According to the cooperative framework published by the Office of the United States Trade Representative (USTR), a key provision within the new agreement is that both sides will be subjected to a more open and transparent process in the way that they government funding supports research and development of new aircraft programs and technologies developed by Airbus and Boeing.
“Each side intends to provide any funding for research and development (R&D) for large civil aircraft to its [Large Civil Aircraft] LCA producer through an open and transparent process and intends to make the results of fully government-funded R&D widely available, to the extent permitted by law,” the framework reads. “Each side intends not to provide R&D funding or other support that is specific to its LCA producer in a way that would cause negative effects to the other side.”
A working group established by the new agreement will meet “upon request” twice a year, according to the agreement, and will serve as a bilateral resolution board when disputes arise between the two sides. There will also be an effort by the working group to analyze the “non-market practice of third parties that may harm their respective large civil aircraft industries.”
A statement on the agreement published by the European Commission valued the total of the suspended tariffs at $11.5 billion.
“With this agreement, we are grounding the Airbus-Boeing dispute. It proves that the transatlantic relationship is now moving to the next level and that we can work with the US on tackling long-running disputes,” European Commission Executive Vice-President Valdis Dombrovskis said in a statement. “We now have time and space to find a lasting solution through our new Working Group on Aircraft, while saving billions of euros in duties for importers on both sides of the Atlantic.”
The dispute originally began in 2004, after a World Trade Organization (WTO) case filed by the U.S. against the EU claiming that Airbus was being illegally subsidized by the EU. A follow-up WTO complaint against the U.S. was filed by the EU the next year, kicking off the tariff battle between the two sides.
In 2019, the feud was reignited by WTO Large Civil Aircraft litigation which involved EU subsidies equaling $7.5 billion annually, according to the USTR. The U.S. determined they were denied rights under the WTO Agreement and placed additional duties on products from certain EU member states in Oct. 2019.
The tariff battle escalated in January when new tariffs were enacted by USTR on fuselages and fuselage sections, wings and wing assemblies, and horizontal and vertical stabilizers in response to tariffs enacted by the EU in November 2020.
“After years of bitter litigation and weeks of intense diplomacy, we have reached a deal on a set of high-level principles that resets U.S.-EU engagement in the large civil aircraft industry,” U.S. Ambassador Katherine Tai said in a statement.

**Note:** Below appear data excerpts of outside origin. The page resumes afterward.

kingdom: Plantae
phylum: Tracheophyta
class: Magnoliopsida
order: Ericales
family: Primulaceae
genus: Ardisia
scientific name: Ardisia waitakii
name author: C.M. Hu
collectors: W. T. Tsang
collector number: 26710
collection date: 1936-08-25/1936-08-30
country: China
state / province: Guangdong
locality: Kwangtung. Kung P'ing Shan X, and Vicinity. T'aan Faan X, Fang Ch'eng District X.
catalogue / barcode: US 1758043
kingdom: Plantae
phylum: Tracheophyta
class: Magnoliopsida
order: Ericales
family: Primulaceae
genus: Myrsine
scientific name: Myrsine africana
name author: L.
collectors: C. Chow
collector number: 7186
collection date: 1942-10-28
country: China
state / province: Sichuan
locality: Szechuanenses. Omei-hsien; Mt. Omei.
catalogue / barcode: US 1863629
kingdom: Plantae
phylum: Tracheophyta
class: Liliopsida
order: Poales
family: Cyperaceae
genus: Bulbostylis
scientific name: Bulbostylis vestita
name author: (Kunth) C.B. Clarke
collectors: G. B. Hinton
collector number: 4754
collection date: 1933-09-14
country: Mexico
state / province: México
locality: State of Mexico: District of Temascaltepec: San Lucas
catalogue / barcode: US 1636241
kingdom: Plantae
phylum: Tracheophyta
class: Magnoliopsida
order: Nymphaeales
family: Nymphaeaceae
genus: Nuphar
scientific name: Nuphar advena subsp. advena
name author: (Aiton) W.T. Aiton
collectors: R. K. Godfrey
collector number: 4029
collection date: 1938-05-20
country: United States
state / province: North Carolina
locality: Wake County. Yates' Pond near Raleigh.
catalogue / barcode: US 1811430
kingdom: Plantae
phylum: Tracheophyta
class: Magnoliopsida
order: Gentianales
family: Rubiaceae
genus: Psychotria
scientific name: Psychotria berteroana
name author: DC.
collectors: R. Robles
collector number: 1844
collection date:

Boeing released a statement welcoming the new agreement, describing it as a path toward ensuring that all future government support for commercial aircraft production is “provided on market terms.”
“The understanding reached today commits the EU to addressing launch aid, and leaves in place the necessary rules to ensure that the EU and United States live up to that commitment, without requiring further WTO action. Boeing will fully support the U.S. Government’s efforts to ensure that the principles in this understanding are respected,” Boeing said in the statement.